*ACTION ITEM*: When copying the listing below, skip every picture and keep each word as it stands.

*EXTRACTED ENTRIES*:
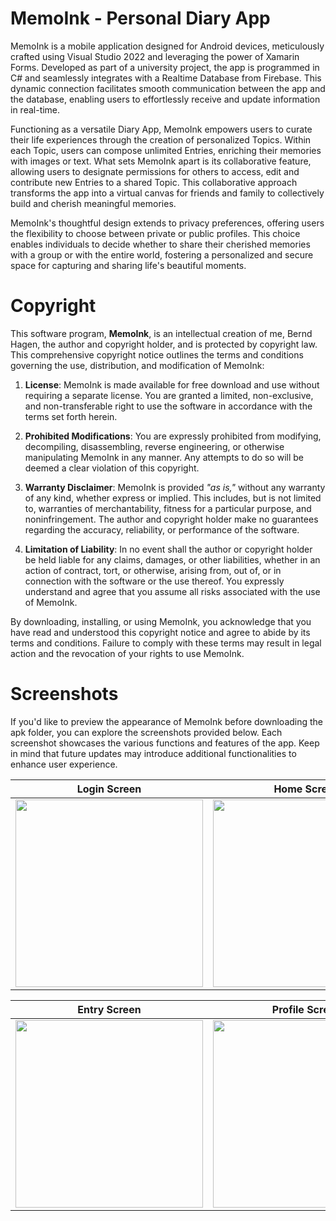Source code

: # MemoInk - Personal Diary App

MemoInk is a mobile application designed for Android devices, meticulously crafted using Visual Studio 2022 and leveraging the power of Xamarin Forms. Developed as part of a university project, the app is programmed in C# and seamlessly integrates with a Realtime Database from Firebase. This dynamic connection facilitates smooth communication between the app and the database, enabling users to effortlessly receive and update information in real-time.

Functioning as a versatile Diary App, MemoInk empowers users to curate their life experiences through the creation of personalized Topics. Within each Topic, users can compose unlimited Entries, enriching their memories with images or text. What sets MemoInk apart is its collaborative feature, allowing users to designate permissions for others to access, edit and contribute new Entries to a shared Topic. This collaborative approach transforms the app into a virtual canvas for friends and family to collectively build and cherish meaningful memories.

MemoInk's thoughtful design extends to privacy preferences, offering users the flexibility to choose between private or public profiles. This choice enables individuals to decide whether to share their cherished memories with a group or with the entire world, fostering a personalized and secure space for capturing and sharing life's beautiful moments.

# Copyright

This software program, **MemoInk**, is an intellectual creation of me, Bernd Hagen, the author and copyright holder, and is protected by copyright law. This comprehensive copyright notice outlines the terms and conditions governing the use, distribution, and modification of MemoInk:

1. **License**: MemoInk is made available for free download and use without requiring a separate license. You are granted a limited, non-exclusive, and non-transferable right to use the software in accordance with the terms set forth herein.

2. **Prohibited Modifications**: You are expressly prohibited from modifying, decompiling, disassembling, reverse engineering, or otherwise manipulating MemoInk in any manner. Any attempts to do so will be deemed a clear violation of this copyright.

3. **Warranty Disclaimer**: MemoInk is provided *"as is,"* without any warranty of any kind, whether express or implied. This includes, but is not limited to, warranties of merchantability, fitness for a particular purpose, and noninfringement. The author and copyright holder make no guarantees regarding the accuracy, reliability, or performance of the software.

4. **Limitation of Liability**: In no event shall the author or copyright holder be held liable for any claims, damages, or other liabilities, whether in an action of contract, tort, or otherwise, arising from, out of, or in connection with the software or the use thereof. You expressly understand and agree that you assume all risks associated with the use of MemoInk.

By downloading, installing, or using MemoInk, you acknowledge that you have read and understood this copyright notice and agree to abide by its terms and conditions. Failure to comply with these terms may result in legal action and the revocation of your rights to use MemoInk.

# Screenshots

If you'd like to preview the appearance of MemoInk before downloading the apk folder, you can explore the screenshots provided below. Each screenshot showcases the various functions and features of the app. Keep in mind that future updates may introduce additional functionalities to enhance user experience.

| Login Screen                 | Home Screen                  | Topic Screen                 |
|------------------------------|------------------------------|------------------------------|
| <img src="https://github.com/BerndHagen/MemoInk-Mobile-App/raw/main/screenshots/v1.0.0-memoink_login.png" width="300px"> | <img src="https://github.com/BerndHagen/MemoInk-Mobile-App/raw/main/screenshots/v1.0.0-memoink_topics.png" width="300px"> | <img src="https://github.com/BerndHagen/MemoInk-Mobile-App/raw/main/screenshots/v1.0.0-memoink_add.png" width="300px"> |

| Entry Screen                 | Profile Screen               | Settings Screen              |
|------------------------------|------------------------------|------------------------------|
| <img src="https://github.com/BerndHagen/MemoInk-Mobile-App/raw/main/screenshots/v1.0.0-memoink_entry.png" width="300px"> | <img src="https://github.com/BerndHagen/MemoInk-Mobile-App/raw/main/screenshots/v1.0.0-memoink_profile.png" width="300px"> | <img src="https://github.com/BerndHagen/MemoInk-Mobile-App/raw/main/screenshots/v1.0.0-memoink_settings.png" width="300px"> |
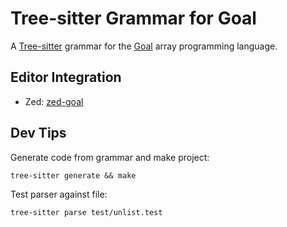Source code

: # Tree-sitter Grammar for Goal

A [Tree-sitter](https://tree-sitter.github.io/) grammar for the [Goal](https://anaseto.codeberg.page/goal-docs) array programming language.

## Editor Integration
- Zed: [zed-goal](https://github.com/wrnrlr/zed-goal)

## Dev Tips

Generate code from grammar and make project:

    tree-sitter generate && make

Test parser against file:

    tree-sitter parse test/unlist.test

*RESULT BELOW*:
Source code

: # MemoInk - Personal Diary App

MemoInk is a mobile application designed for Android devices, meticulously crafted using Visual Studio 2022 and leveraging the power of Xamarin Forms. Developed as part of a university project, the app is programmed in C# and seamlessly integrates with a Realtime Database from Firebase. This dynamic connection facilitates smooth communication between the app and the database, enabling users to effortlessly receive and update information in real-time.

Functioning as a versatile Diary App, MemoInk empowers users to curate their life experiences through the creation of personalized Topics. Within each Topic, users can compose unlimited Entries, enriching their memories with images or text. What sets MemoInk apart is its collaborative feature, allowing users to designate permissions for others to access, edit and contribute new Entries to a shared Topic. This collaborative approach transforms the app into a virtual canvas for friends and family to collectively build and cherish meaningful memories.

MemoInk's thoughtful design extends to privacy preferences, offering users the flexibility to choose between private or public profiles. This choice enables individuals to decide whether to share their cherished memories with a group or with the entire world, fostering a personalized and secure space for capturing and sharing life's beautiful moments.

# Copyright

This software program, **MemoInk**, is an intellectual creation of me, Bernd Hagen, the author and copyright holder, and is protected by copyright law. This comprehensive copyright notice outlines the terms and conditions governing the use, distribution, and modification of MemoInk:

1. **License**: MemoInk is made available for free download and use without requiring a separate license. You are granted a limited, non-exclusive, and non-transferable right to use the software in accordance with the terms set forth herein.

2. **Prohibited Modifications**: You are expressly prohibited from modifying, decompiling, disassembling, reverse engineering, or otherwise manipulating MemoInk in any manner. Any attempts to do so will be deemed a clear violation of this copyright.

3. **Warranty Disclaimer**: MemoInk is provided *"as is,"* without any warranty of any kind, whether express or implied. This includes, but is not limited to, warranties of merchantability, fitness for a particular purpose, and noninfringement. The author and copyright holder make no guarantees regarding the accuracy, reliability, or performance of the software.

4. **Limitation of Liability**: In no event shall the author or copyright holder be held liable for any claims, damages, or other liabilities, whether in an action of contract, tort, or otherwise, arising from, out of, or in connection with the software or the use thereof. You expressly understand and agree that you assume all risks associated with the use of MemoInk.

By downloading, installing, or using MemoInk, you acknowledge that you have read and understood this copyright notice and agree to abide by its terms and conditions. Failure to comply with these terms may result in legal action and the revocation of your rights to use MemoInk.

# Screenshots

If you'd like to preview the appearance of MemoInk before downloading the apk folder, you can explore the screenshots provided below. Each screenshot showcases the various functions and features of the app. Keep in mind that future updates may introduce additional functionalities to enhance user experience.

| Login Screen                 | Home Screen                  | Topic Screen                 |
|------------------------------|------------------------------|------------------------------|
| <img src="https://github.com/BerndHagen/MemoInk-Mobile-App/raw/main/screenshots/v1.0.0-memoink_login.png" width="300px"> | <img src="https://github.com/BerndHagen/MemoInk-Mobile-App/raw/main/screenshots/v1.0.0-memoink_topics.png" width="300px"> | <img src="https://github.com/BerndHagen/MemoInk-Mobile-App/raw/main/screenshots/v1.0.0-memoink_add.png" width="300px"> |

| Entry Screen                 | Profile Screen               | Settings Screen              |
|------------------------------|------------------------------|------------------------------|
| <img src="https://github.com/BerndHagen/MemoInk-Mobile-App/raw/main/screenshots/v1.0.0-memoink_entry.png" width="300px"> | <img src="https://github.com/BerndHagen/MemoInk-Mobile-App/raw/main/screenshots/v1.0.0-memoink_profile.png" width="300px"> | <img src="https://github.com/BerndHagen/MemoInk-Mobile-App/raw/main/screenshots/v1.0.0-memoink_settings.png" width="300px"> |
Source code

: # Tree-sitter Grammar for Goal

A [Tree-sitter](https://tree-sitter.github.io/) grammar for the [Goal](https://anaseto.codeberg.page/goal-docs) array programming language.

## Editor Integration
- Zed: [zed-goal](https://github.com/wrnrlr/zed-goal)

## Dev Tips

Generate code from grammar and make project:

    tree-sitter generate && make

Test parser against file:

    tree-sitter parse test/unlist.test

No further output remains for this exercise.